Reproduce verbatim the part of the listing that opens with the line containing "Which range on" and closes with the line containing "Rank the categories", including both of those lines. Omit the pictures from your output.

##### Dataset

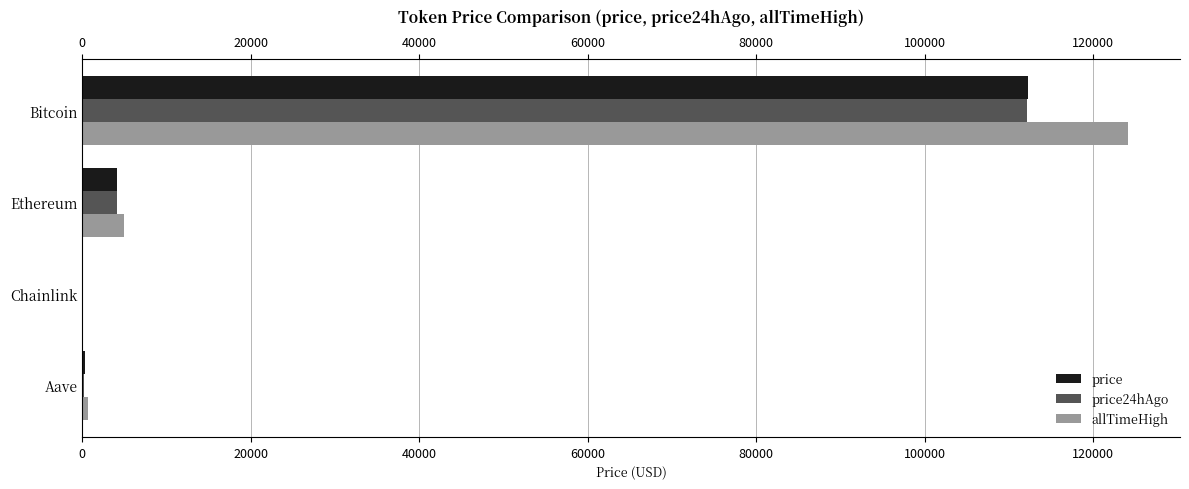

Is it true that price equals 112289.0 at Bitcoin?

True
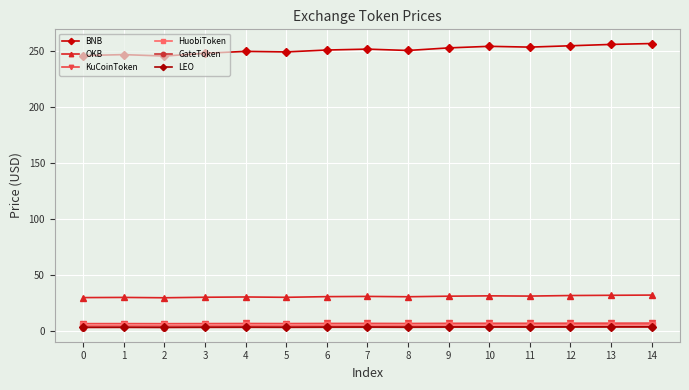

What is the spread (max minus min) of values at 4?

246.7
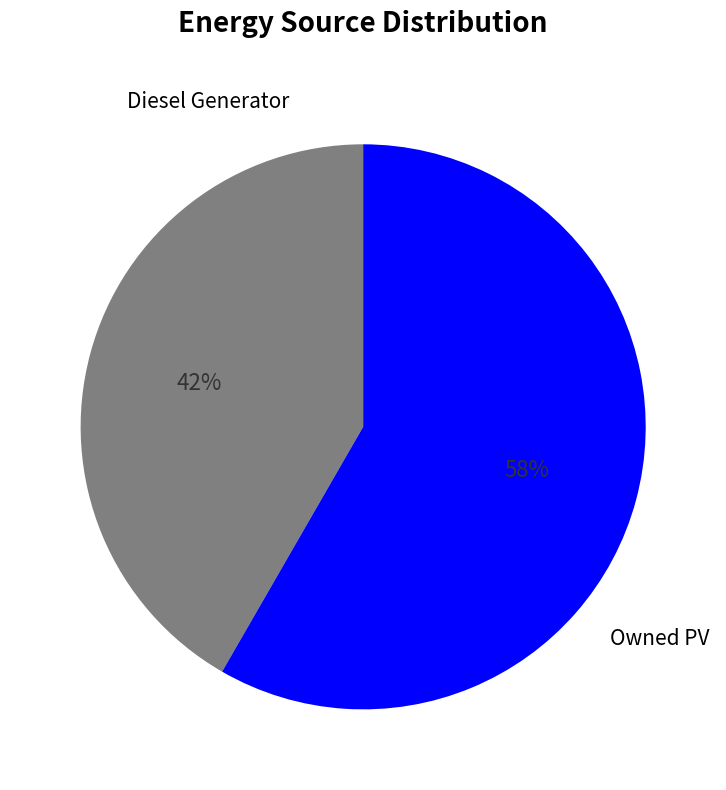

To the nearest percent, what is the average slice percentage?

50%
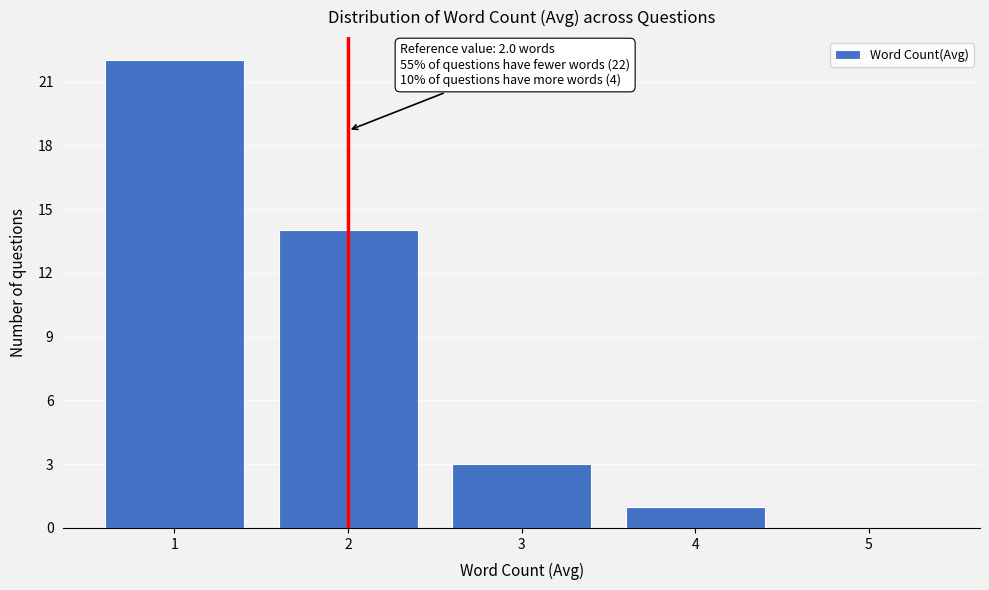

Which range on the x-axis has the tallest bar?

0.5 to 1.5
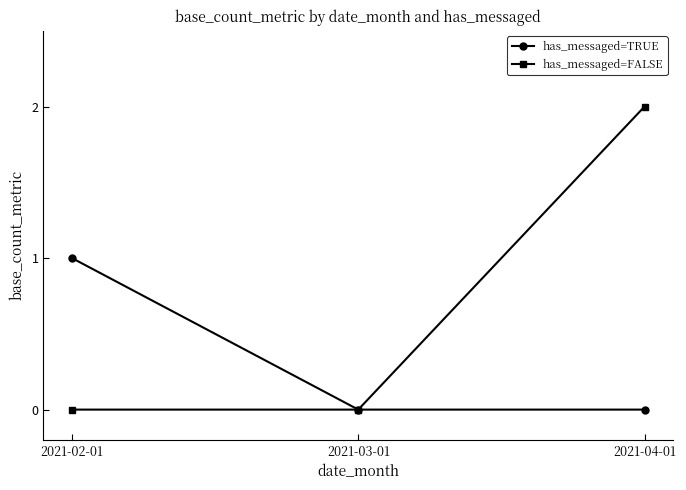

How many lines are shown in the chart?

2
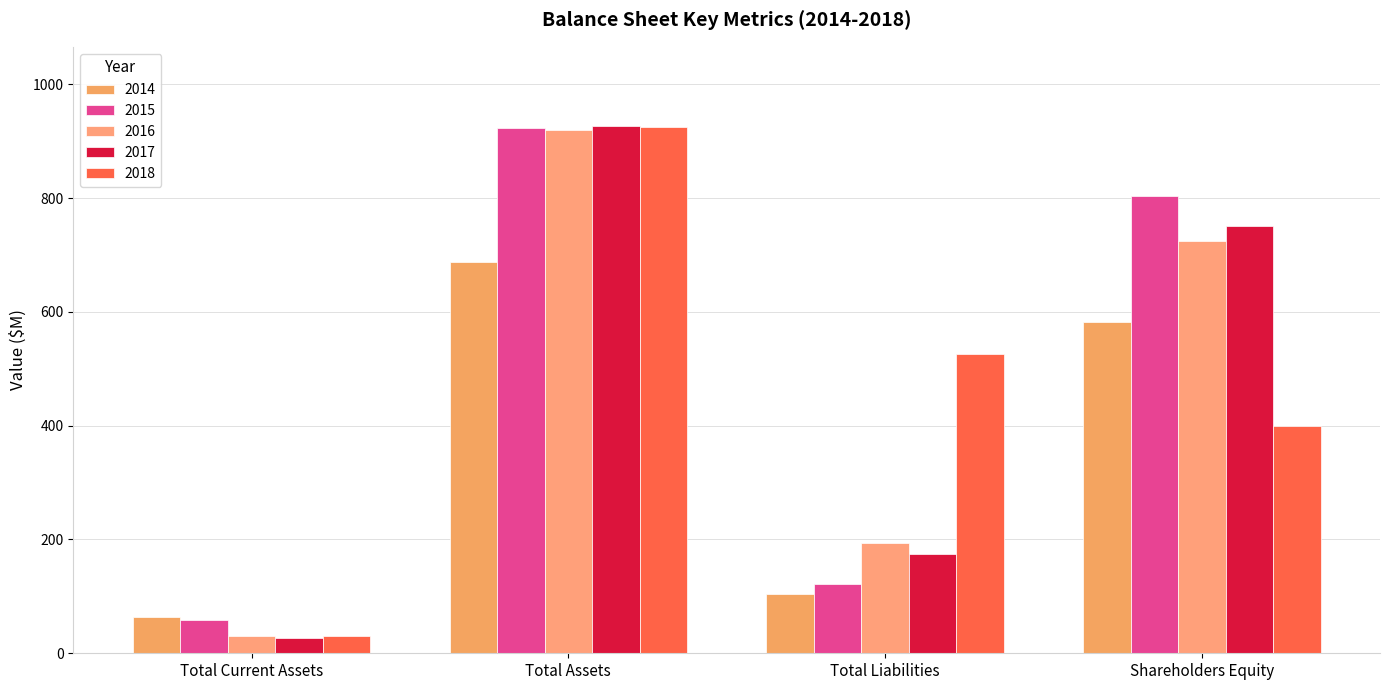

What position from the left is Shareholders Equity?

4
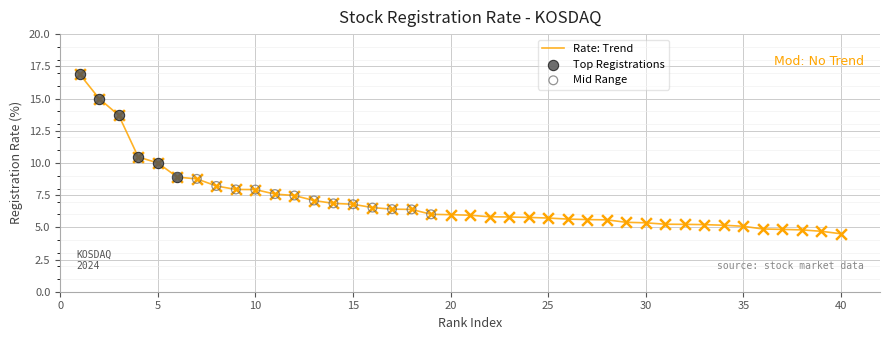

What is the minimum value shown in the chart?

4.5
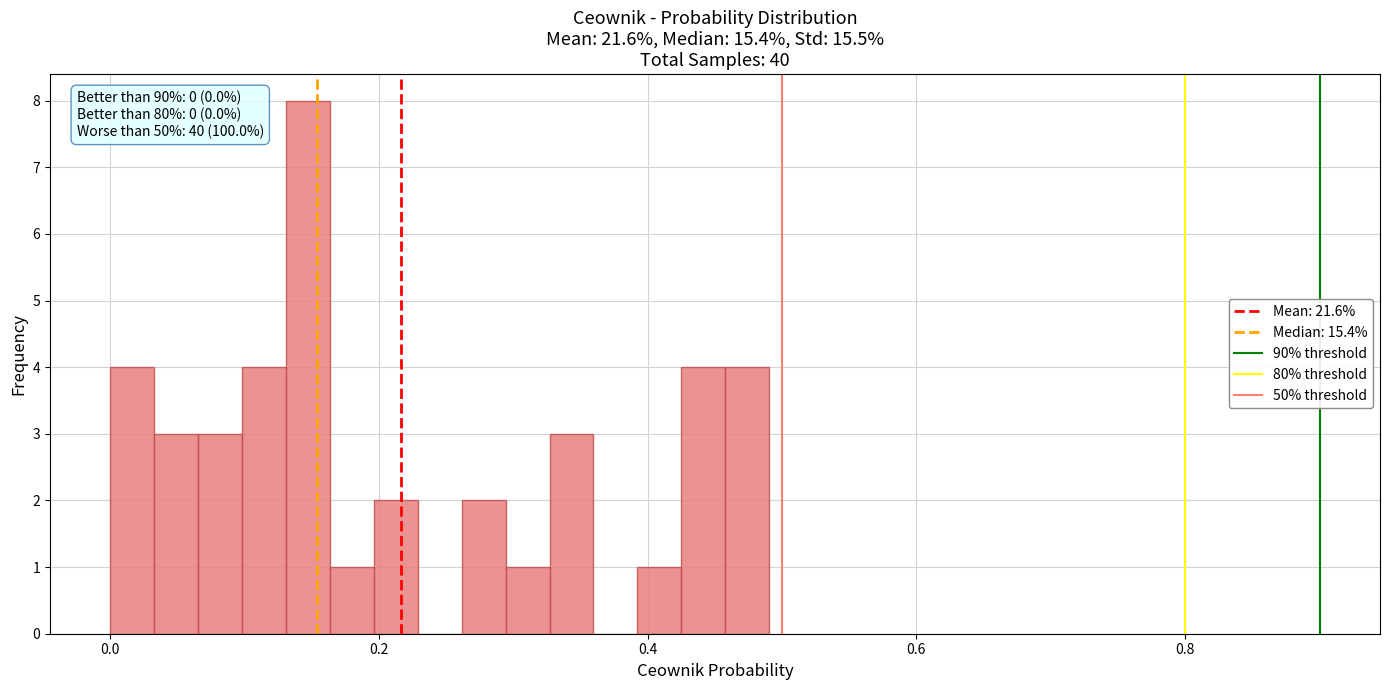

Around what value on the x-axis is the tallest bar? Give the approximate position of its centre, as read against the axis.

0.14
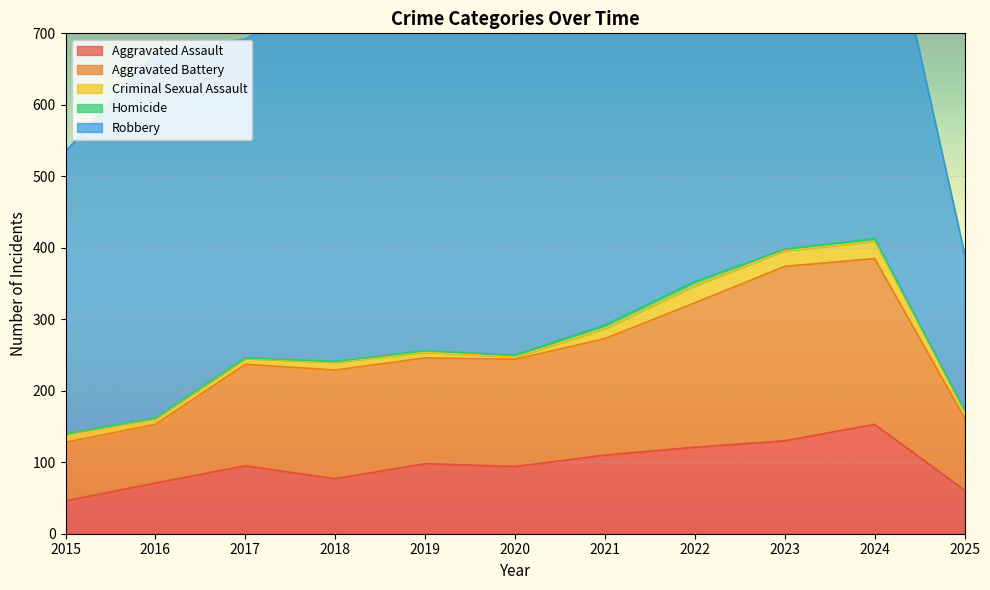

At which category is the sum across all series the highest?

2024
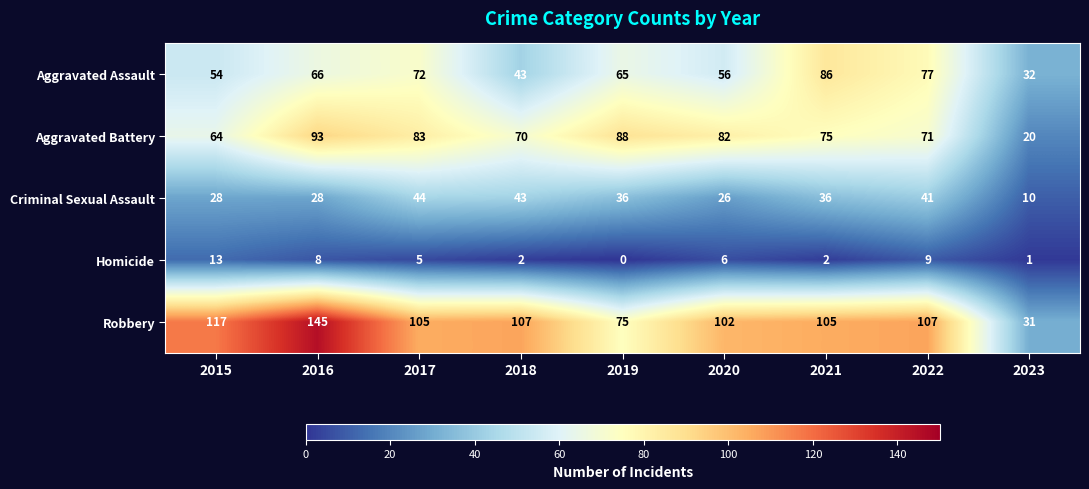

What is the sum of all Aggravated Assault values?

551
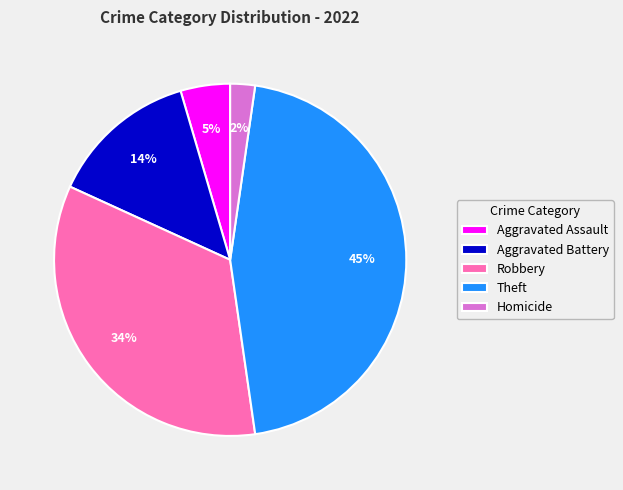

Rank the categories by value from highest to lowest.

Theft, Robbery, Aggravated Battery, Aggravated Assault, Homicide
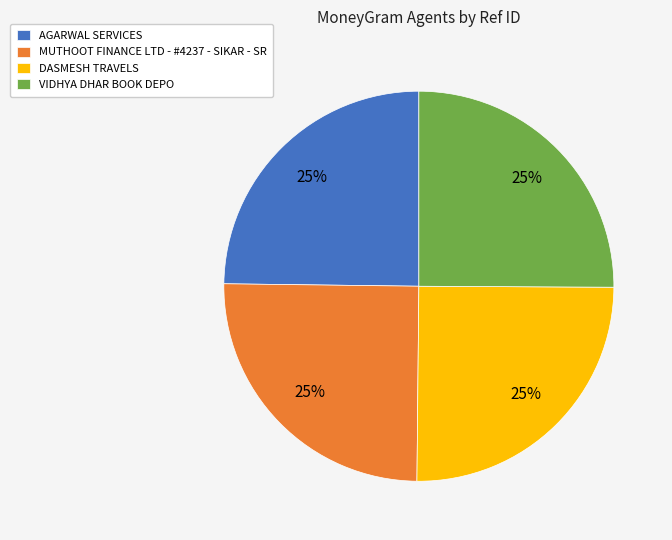

To the nearest percent, what is the combined percentage of MUTHOOT FINANCE LTD - #4237 - SIKAR - SR and AGARWAL SERVICES?

50%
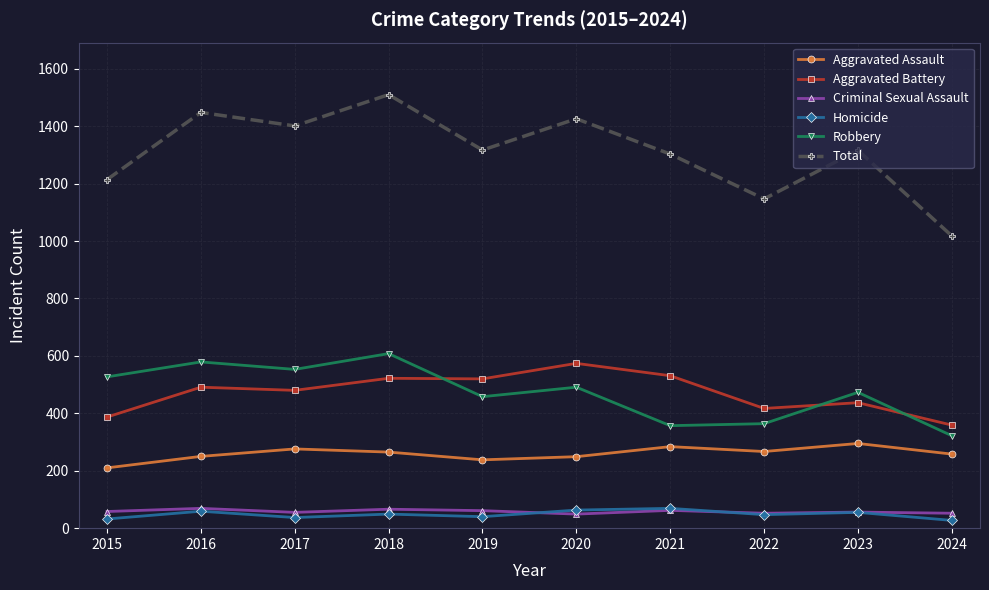

True or false: Total has more than 1 points higher than both neighbors.

True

##########

▶ _Exercise solution_
Which range on the x-axis has the tallest bar?

0.5 to 1.5

How many lines are shown in the chart?

2

What position from the left is Shareholders Equity?

4

What is the minimum value shown in the chart?

4.5

Around what value on the x-axis is the tallest bar? Give the approximate position of its centre, as read against the axis.

0.14

At which category is the sum across all series the highest?

2024

What is the sum of all Aggravated Assault values?

551

Rank the categories by value from highest to lowest.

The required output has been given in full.